Lo scorso anno, per il 25 aprile Mattarella parlò della «Resistenza civile: le donne e gli uomini che rischiarono la vita». Parole pronunciate a Civitella in Val di Chiana dove avvenne uno dei peggiori eccidi nazifascisti. E ha raccontato il presidente delle donne, degli anziani, dei sacerdoti, dei ragazzi e dei bambini che vennero trucidati il 29 giugno del ‘44. Parla molto di persone, oltre che di valori, Mattarella in questi suoi discorsi. Il filo che li attraversa è quello che serve a evidenziare il suo approccio che è questo: non furono pochi (come molto revisionismo si impegna a dire di continuo) i partigiani, furono tanti nel senso che un’infinità di italiani di ogni ceto e di ogni credo politico, di ogni settore civile — i preti, le suore, i militari, i contadini, gli operai, i professionisti, gli insegnanti, i medici, gli operatori sanitari: il largo corpo dell’Italia che non accettava il sopruso e la violenza — diedero il loro contributo, rischiando di morire e venendo spesso uccisi, aiutando i combattenti, dando ricovero a chi scappava dai nazisti e dai fascisti, immolandosi per i propri concittadini, resistendo spesso in maniera discreta, alla lotta di liberazione. «La Resistenza in armi — disse Mattarella nel 2015 a Milano — e la lotta partigiana, emblema della riscossa nazionale contro gli oppressori, non furono espressioni di avanguardie separate». Proprio così: i legami di solidarietà tra chi impugnava le armi e chi aiutava i partigiani e i patrioti in lotta furono il cemento della vittoria e la premessa dell’Italia che arriverà.
IL TRICOLORE
L’Italia profonda che stava dalla parte giusta, questo interessa a Mattarella di fare emergere. Ossia il patriottismo di tanti, il sacrificio di un popolo che meritava la libertà e fece di tutto, nei limiti del possibile, per procurare la democrazia. «La riconquista della patria» s’intitola uno di questi discorsi, quello tenuto a Cuneo il 25 aprile del 2023. O ancora: «Uniti intorno al tricolore». E via così. Un discorso cruciale quello a Vittorio Veneto nel 2019. «Voglio ricordare — disse Mattarella — le parole di Teresio Olivelli, partigiano ucciso a bastonate nel lager di Hersbruck: «Lottiamo giorno per giorno perché sappiamo che la libertà non può essere elargita dagli altri. Non vi sono liberatori. Solo uomini che si liberano». E insomma, gli Alleati ci hanno liberato ma ci siamo liberati anche da soli.

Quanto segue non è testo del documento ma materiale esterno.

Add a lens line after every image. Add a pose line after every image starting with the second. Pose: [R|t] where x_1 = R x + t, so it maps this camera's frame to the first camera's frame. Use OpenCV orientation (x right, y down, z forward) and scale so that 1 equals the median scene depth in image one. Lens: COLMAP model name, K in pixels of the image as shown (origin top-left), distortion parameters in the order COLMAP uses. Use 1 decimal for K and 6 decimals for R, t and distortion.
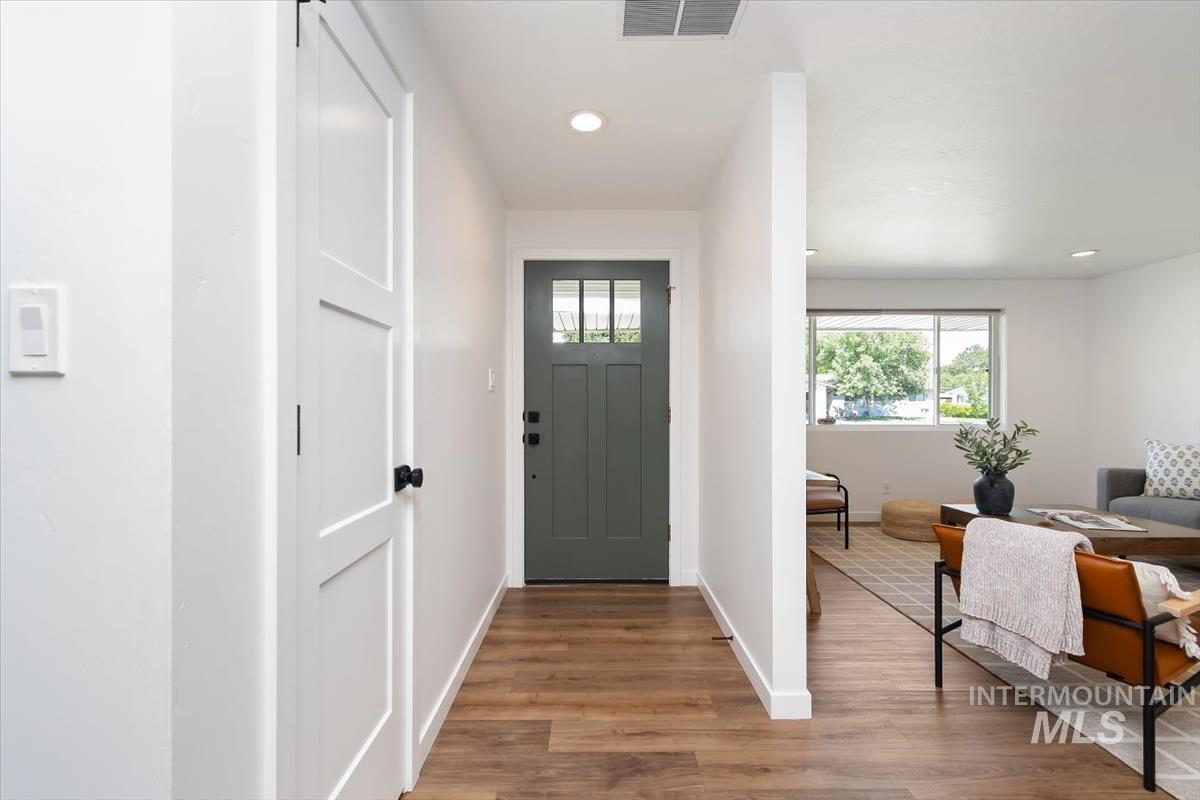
lens RADIAL K [[535.2, 0, 602.5], [0, 535.2, 403.9], [0, 0, 1]] dist [0.006436, -0.002410]
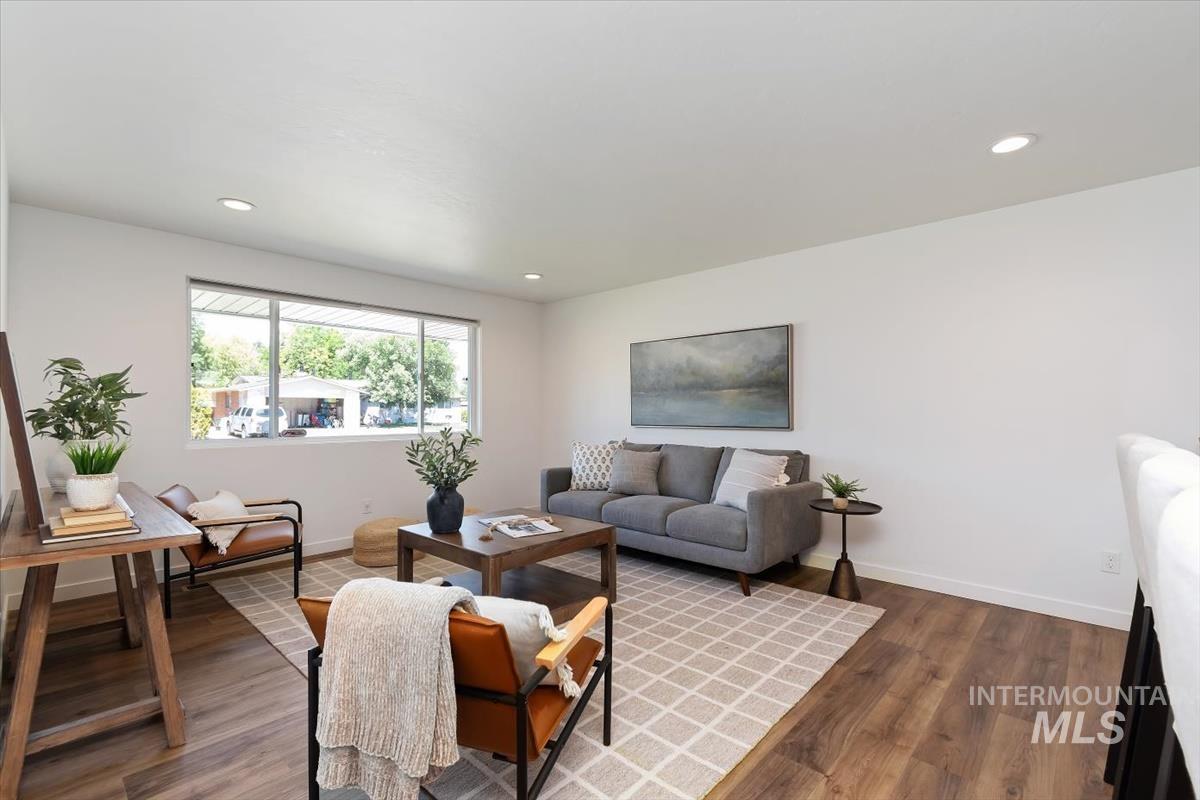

Un’altra caratteristica della narrazione mattarelliana sul 25 aprile è quella di legare la Liberazione del ‘45 agli scenari attuali, all’Europa di oggi e al mondo che non deve piegarsi all’autoritarismo e al nazionalismo risorgenti. La storia come storia contemporanea. E la lezione dei resistenti che non va interrotta, perché interroga anche il futuro.